Programs help struggling homeowners
Talk about being conflicted. I have never before in my adult financial life had both sides of my brain in a continuing battle. One side is asking me, "Why are we giving so much financial help to homeowners in trouble?" while the other side is slapping me around saying, “What’s wrong with you? It’s the only way to get out of this.” It looks like the federal government’s brain is also having the same conflict because at the end of March it unveiled another plan to help struggling homeowners.
The government’s existing loan modification program has failed to make a dent in the foreclosure problem. Of the 1.1 million homeowners who began the modification process over a year ago, only 170,000 have been successful in completing the process. Changing qualification parameters and stacks of paperwork have produced a huge backlog, accomplishing very little.
Because of this, the government is enhancing the program with the hope that its original goal of helping three to four million borrowers avoid foreclosure can be met. The new effort is designed to help two groups of homeowners in trouble.
The first group is borrowers who are underwater, those who owe more on their loans than their houses are worth. This is estimated to be nearly 15 million with about 10 million of them owing at least 20 percent more than their home’s current value. Thy have two options – their mortgage company can cut the total amount they owe on their mortgage, or they can refinance into loans backed by the Federal Housing Administration (FHA) ,which insures loans against default and is funded by the federal bailout fund to the tune of $14 billion.
The second group of homeowners that may get some help under this new program are unemployed or underemployed borrowers.

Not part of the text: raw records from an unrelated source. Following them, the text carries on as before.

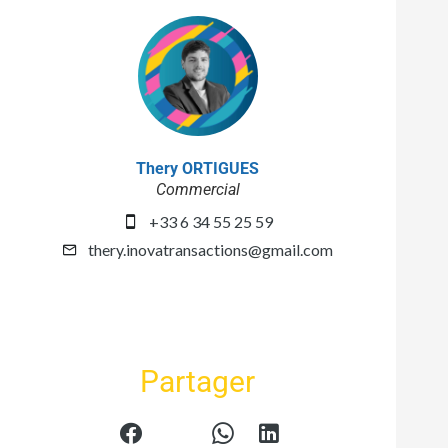
Thery ORTIGUES
Commercial
+33 6 34 55 25 59
thery.inovatransactions@gmail.com
Partager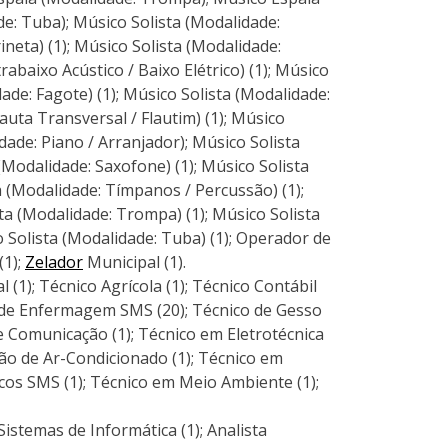
e: Tuba); Músico Solista (Modalidade:
ineta) (1); Músico Solista (Modalidade:
rabaixo Acústico / Baixo Elétrico) (1); Músico
ade: Fagote) (1); Músico Solista (Modalidade:
lauta Transversal / Flautim) (1); Músico
dade: Piano / Arranjador); Músico Solista
 (Modalidade: Saxofone) (1); Músico Solista
a (Modalidade: Tímpanos / Percussão) (1);
a (Modalidade: Trompa) (1); Músico Solista
 Solista (Modalidade: Tuba) (1); Operador de
(1);
Zelador
Municipal (1).
(1); Técnico Agrícola (1); Técnico Contábil
o de Enfermagem SMS (20); Técnico de Gesso
Comunicação (1); Técnico em Eletrotécnica
o de Ar-Condicionado (1); Técnico em
s SMS (1); Técnico em Meio Ambiente (1);
Sistemas de Informática (1); Analista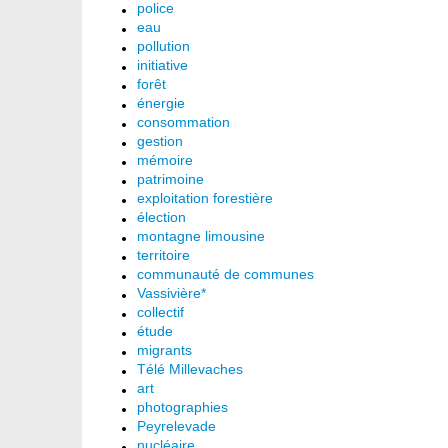
police
eau
pollution
initiative
forêt
énergie
consommation
gestion
mémoire
patrimoine
exploitation forestière
élection
montagne limousine
territoire
communauté de communes
Vassivière*
collectif
étude
migrants
Télé Millevaches
art
photographies
Peyrelevade
nucléaire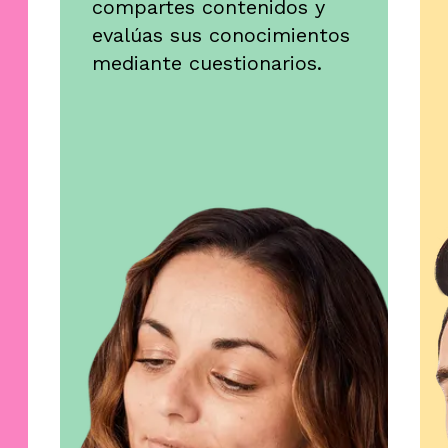
compartes contenidos y
evalúas sus conocimientos
mediante cuestionarios.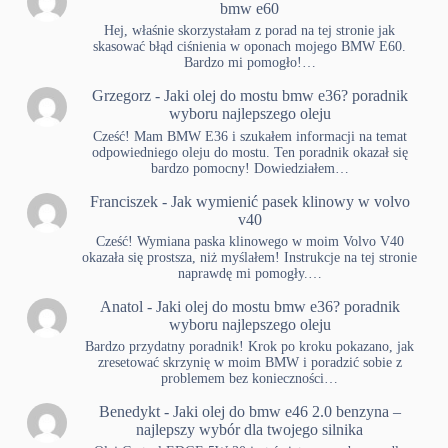
bmw e60
Hej, właśnie skorzystałam z porad na tej stronie jak
skasować błąd ciśnienia w oponach mojego BMW E60.
Bardzo mi pomogło!…
Grzegorz
-
Jaki olej do mostu bmw e36? poradnik
wyboru najlepszego oleju
Cześć! Mam BMW E36 i szukałem informacji na temat
odpowiedniego oleju do mostu. Ten poradnik okazał się
bardzo pomocny! Dowiedziałem…
Franciszek
-
Jak wymienić pasek klinowy w volvo
v40
Cześć! Wymiana paska klinowego w moim Volvo V40
okazała się prostsza, niż myślałem! Instrukcje na tej stronie
naprawdę mi pomogły.…
Anatol
-
Jaki olej do mostu bmw e36? poradnik
wyboru najlepszego oleju
Bardzo przydatny poradnik! Krok po kroku pokazano, jak
zresetować skrzynię w moim BMW i poradzić sobie z
problemem bez konieczności…
Benedykt
-
Jaki olej do bmw e46 2.0 benzyna –
najlepszy wybór dla twojego silnika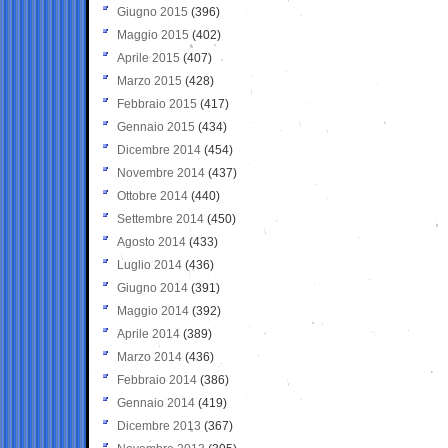
Giugno 2015
(396)
Maggio 2015
(402)
Aprile 2015
(407)
Marzo 2015
(428)
Febbraio 2015
(417)
Gennaio 2015
(434)
Dicembre 2014
(454)
Novembre 2014
(437)
Ottobre 2014
(440)
Settembre 2014
(450)
Agosto 2014
(433)
Luglio 2014
(436)
Giugno 2014
(391)
Maggio 2014
(392)
Aprile 2014
(389)
Marzo 2014
(436)
Febbraio 2014
(386)
Gennaio 2014
(419)
Dicembre 2013
(367)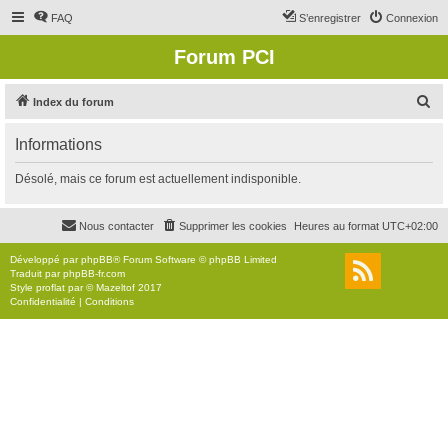
FAQ
S’enregistrer
Connexion
Forum PCI
R
Index du forum
e
Informations
c
h
Désolé, mais ce forum est actuellement indisponible.
e
r
Nous contacter
Supprimer les cookies
Heures au format
UTC+02:00
c
Développé par
phpBB
® Forum Software © phpBB Limited
h
Traduit par
phpBB-fr.com
Style
proflat
par ©
Mazeltof
2017
e
Confidentialité
|
Conditions
r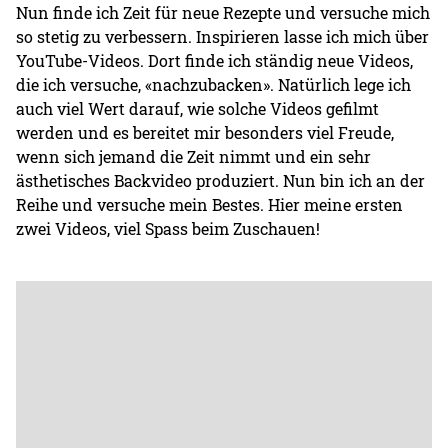
Nun finde ich Zeit für neue Rezepte und versuche mich
so stetig zu verbessern. Inspirieren lasse ich mich über
YouTube-Videos. Dort finde ich ständig neue Videos,
die ich versuche, «nachzubacken». Natürlich lege ich
auch viel Wert darauf, wie solche Videos gefilmt
werden und es bereitet mir besonders viel Freude,
wenn sich jemand die Zeit nimmt und ein sehr
ästhetisches Backvideo produziert. Nun bin ich an der
Reihe und versuche mein Bestes. Hier meine ersten
zwei Videos, viel Spass beim Zuschauen!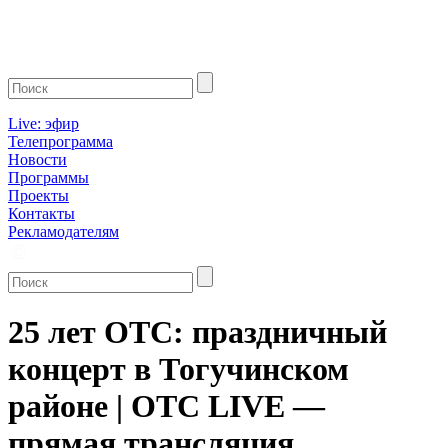
Live: эфир
Телепрограмма
Новости
Программы
Проекты
Контакты
Рекламодателям
25 лет ОТС: праздничный
концерт в Тогучинском
районе | ОТС LIVE —
прямая трансляция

They could see their mortgage payments drop to no more than 31 percent of their monthly income, but only for three to six months. The intention is to give them more time to find jobs, and once they do, they may qualify for loan modifications that would permanently reduce their payments.
There is also a benefit to the banks and mortgage lenders in this program. Not only will they avoid a foreclosure process, which generally costs between $40,000 and $50,000 per home, but they will also receive incentive payments from the government for participating in the program. As with other government programs, only homes that are a primary residence are eligible, excluding investment properties and second homes. However, there is no limit on the size of the underwater mortgages or income levels, so high valued homes and high earners can also benefit.
Of course, the underlying problem in the foreclosure mess is unemployment, and until that starts getting resolved, no amount of re-equifying or payment modifications are going bring it to an end. Mark Zandi, chief economist at Moody’s, feels that although the program will not eliminate the problem, it may help bring it to a quicker end. Likewise, the government has been very careful to downplay that this new plan would solve the foreclosure epidemic. Its position is that it is only one step to help the estimated six million homeowners who have missed at least two months of payments. The government Web site www.financialstability.gov will give interested homeowners more detailed information.
My brain and I are exhausted and are hoping this is the end of the conflict, but something tells me I’ll be writing about this problem again probably for a long time. In the meantime, I think my brain needs a nap.